# QUESTÕES PROPOSTAS
(a) Responda com base no texto sobre a partida de xadrez, uma resposta por linha:
(i) Que lance Kasparov faz no 24º lance?
(ii) Segundo o texto, o que teria sido melhor que c×d4?
(iii) Que apelido o texto dá a Kasparov?
(b) Dê continuidade ao texto sobre a partida de xadrez, começando logo depois da última linha apresentada.

═══ TEXTO DO DOCUMENTO ═══

Posição após 23. … Dd6
Aqui, Kasparov inicia um combinação de longo prazo, dessas impossíveis de calcular todas as variantes até o final por um ser humano, que tornou esta partida talvez a melhor partida da carreira do ‘Ogro de Baku’. 24.T×d4! (Kasparov) … c×d4? Melhor teria sido manter a igualdade recusando o sacrifício. Mas qual grande obra sobre o tabuleiro não precisa de uma ajudinha do adversário? Só um jogador destemido como Topalov para entrar na linha principal do sacrifício! 25.Te7!! (Kasparov). O segundo sacrifício é ainda mais difícil e espetacular que o primeiro! Mas ambos precisaram ser calculados juntos, pois o primeiro não teria sentido sem o segundo. Toda a partida pode ser vista aqui.
 
Karpov, A. × Topalov, V. (Linares, 1994)

═══ DADOS ARMAZENADOS ═══

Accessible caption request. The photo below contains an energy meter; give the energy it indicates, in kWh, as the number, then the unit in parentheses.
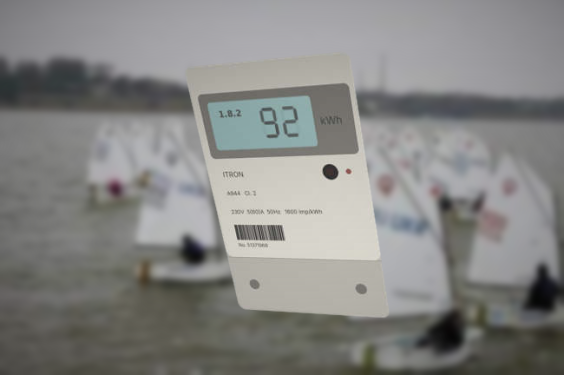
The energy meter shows 92 (kWh)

═══

# RESPOSTAS DAS TAREFAS
(a)
(i) 24.T×d4
(ii) Recusar o sacrifício e manter a igualdade.
(iii) ‘Ogro de Baku’

(b)
Posição após 17. … h×g6
Alguns anos antes, no torneio de Linares de 1994, enfrentando Anatoly Karpov, Topalov novamente dá uma chance de imortalidade a outro grande ex-campeão mundial: 18.Cc5! “Forte jogada, que abre espaço para um agudo jogo tático” (Karpov) … d×c5 19.D×d7 Tc8 20.T×e6! “Este sacrifício de qualidade escapou aos cálculos de meu adversário, que chegou muito perto de salvar a partida” (Karpov). Novamente, dois sacrifícios combinados (cavalo em c5 e torre em e6) que tornam a combinação uma das mais famosas dentre as jogadas por Karpov. A partida completa pode ser vista aqui. Vale lembrar que Karpov venceu aquele torneio naquela que foi talvez a maior performance individual de um jogador em todos os tempos (11 pontos em 13 partidas, +9 -0 =4; 2,5 pontos à frente de Kasparov e Shirov).

 

Topalov, V. × Bareev, E. (Linares, 1994)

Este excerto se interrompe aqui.